Action item | Could you write out, word for word, the records from their first line through the line containing "Matosinhos –, mas", with both ends included?

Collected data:

┏━━

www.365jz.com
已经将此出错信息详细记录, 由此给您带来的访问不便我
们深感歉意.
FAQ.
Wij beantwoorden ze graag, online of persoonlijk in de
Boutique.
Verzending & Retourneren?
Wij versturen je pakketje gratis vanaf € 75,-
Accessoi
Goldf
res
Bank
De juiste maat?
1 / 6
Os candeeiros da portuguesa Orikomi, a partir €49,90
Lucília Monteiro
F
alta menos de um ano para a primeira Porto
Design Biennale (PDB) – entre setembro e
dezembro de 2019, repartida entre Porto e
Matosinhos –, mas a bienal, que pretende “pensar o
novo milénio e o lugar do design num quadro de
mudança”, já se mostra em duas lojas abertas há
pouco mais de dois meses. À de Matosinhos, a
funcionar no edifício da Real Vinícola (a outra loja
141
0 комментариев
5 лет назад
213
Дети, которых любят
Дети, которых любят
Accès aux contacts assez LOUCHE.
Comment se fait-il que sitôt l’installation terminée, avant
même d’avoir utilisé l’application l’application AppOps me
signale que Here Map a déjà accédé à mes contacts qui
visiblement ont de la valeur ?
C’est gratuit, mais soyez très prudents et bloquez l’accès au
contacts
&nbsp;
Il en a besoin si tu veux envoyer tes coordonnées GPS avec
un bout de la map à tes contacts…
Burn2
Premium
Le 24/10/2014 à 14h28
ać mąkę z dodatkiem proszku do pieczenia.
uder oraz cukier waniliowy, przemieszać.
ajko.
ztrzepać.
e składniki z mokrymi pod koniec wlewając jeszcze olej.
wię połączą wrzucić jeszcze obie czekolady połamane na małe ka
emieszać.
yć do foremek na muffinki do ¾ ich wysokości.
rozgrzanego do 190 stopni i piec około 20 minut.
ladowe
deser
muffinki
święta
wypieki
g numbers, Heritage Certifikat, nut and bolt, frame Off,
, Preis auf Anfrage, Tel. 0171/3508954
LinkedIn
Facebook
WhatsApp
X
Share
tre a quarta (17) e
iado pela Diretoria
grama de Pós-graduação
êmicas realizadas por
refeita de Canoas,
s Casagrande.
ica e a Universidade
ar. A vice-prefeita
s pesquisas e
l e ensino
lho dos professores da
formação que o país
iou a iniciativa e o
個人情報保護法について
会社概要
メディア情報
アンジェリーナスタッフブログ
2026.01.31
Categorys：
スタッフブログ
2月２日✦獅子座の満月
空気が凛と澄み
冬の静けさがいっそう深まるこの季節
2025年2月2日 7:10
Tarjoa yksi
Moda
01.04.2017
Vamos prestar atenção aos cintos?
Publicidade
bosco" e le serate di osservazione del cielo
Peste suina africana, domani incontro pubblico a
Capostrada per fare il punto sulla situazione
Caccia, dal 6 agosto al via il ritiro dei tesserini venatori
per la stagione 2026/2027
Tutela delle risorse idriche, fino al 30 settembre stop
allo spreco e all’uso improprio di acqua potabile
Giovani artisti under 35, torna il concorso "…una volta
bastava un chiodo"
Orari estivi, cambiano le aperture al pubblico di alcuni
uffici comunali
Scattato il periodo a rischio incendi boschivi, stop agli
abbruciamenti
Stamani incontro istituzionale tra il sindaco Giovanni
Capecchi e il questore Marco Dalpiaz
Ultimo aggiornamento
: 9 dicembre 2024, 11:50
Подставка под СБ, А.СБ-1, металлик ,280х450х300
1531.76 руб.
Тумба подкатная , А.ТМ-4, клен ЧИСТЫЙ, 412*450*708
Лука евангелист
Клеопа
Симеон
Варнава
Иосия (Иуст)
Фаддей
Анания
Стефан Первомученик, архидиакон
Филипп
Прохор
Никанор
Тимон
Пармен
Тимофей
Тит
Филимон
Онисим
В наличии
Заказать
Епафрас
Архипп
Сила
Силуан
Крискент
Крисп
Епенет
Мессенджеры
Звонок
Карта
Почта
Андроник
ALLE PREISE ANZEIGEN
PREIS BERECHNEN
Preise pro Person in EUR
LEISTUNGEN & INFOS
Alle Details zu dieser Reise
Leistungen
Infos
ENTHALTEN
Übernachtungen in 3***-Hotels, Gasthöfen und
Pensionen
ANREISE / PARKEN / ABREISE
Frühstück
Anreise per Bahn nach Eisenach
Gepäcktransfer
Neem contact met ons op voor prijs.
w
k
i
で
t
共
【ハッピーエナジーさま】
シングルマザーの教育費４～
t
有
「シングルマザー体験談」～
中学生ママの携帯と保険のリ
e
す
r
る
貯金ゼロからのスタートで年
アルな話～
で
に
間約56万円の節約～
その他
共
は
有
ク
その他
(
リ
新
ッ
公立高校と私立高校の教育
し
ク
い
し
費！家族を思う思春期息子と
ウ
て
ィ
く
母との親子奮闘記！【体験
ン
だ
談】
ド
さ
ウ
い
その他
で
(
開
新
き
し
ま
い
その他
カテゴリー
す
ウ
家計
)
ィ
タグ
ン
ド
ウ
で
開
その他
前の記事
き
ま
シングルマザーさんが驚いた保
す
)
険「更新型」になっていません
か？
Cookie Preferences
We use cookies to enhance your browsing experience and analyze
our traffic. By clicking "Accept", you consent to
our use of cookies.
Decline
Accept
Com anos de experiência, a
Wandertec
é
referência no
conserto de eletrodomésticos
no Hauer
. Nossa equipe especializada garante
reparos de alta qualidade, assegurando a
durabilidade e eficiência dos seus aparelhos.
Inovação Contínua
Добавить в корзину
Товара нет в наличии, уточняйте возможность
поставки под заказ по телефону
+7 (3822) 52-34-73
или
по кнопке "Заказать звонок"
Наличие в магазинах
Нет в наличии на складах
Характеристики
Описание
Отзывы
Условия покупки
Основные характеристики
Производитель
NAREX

┗━━

Solution to the problem |
www.365jz.com
已经将此出错信息详细记录, 由此给您带来的访问不便我
们深感歉意.
FAQ.
Wij beantwoorden ze graag, online of persoonlijk in de
Boutique.
Verzending & Retourneren?
Wij versturen je pakketje gratis vanaf € 75,-
Accessoi
Goldf
res
Bank
De juiste maat?
1 / 6
Os candeeiros da portuguesa Orikomi, a partir €49,90
Lucília Monteiro
F
alta menos de um ano para a primeira Porto
Design Biennale (PDB) – entre setembro e
dezembro de 2019, repartida entre Porto e
Matosinhos –, mas a bienal, que pretende “pensar o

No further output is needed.